Yavuz
Yavuz

Reputation: 1393

ASCii value of ü in C++

According to that site ASCii value of ü is 129 but when I run printf("%d",'ü') code, output is -4. What's the cause of that?

Upvotes: 0

Views: 1642

Answers (3)

DevSolar
DevSolar

Reputation: 70391

The fact that you get a -4 is basically pure chance, as it is depending on the locale setting of your environment and the implementation of your compiler.

Others already pointed out that, depending on whether your platform considers char to be signed or not, printing a char value as if it were an integer might yield negative numbers for values of 0x80 and higher.


As for encodings (and be aware that below list is by no means exhaustive):

ü does not have an ASCII value, as (US-) ASCII only defines characters up to 0x7f (127).

IBM Codepage 437 and 850 (DOS) have ü at 0x81, which is -127 or 129 depending on signedness.

ISO-8859-1 through -4, -9, -10, and -13 through -16 as well as Windows codepages 1250 and 1252 have ü at 0xfc (-4 / 252).
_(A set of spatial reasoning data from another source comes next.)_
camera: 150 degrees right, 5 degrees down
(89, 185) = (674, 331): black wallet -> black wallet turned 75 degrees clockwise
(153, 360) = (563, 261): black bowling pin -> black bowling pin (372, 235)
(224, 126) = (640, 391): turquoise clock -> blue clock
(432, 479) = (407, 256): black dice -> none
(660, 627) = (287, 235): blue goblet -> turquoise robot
The other ISO-8859 encodings don't have the ü in their character set.

UTF-8 - which everyone should be using instead of those 8-bit encodings of yesteryear for a variety of reasons - encodes ü as the two-byte sequence 0xc3 0xbc.
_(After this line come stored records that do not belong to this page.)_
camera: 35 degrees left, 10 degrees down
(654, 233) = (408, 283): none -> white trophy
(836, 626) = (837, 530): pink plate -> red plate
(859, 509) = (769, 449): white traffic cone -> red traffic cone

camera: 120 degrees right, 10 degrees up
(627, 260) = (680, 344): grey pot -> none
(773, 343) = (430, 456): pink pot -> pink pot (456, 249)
I've put together a side-by-side codepage for personal use, if you are interested you can find it at my homepage.


Once you have stomached that, be aware that the standard defines two character sets, one for the representation of source, and one for the representation of strings in the executable code. Neither contains any characters beyond the basic A-Z range, the two might actually be different (think cross-compiler), and neither has its numerical representation defined - i.e. you might actually be looking at EBCDIC, where characters aren't even encoded with consecutive values (i.e., assert( 'Z' - 'A' == 26 ) would fail).

You think that's funny? Well, basically your machine doesn't even have to provide characters like @, as that is ASCII, but not part of the basic character set. ;-)

Generally speaking, once you use non-ASCII characters in source, you left well-defined behaviour behind and are relying on the implementation / environment.

Upvotes: 4

john
john

Reputation: 8027

On your system char is a signed type. You should first convert to an unsigned type before printing.

printf("%d", (unsigned char)'ü');

Whether this will print the 129 you expect is another matter, but it will at least print the encoding of ü in your execution character set.

Upvotes: 2

Tevo D
Tevo D

Reputation: 3381

%d is printing a signed decimal number, which for a byte would print in the range of -128-127). You probably want to use unsigned (%u) which will output the expected 0-255.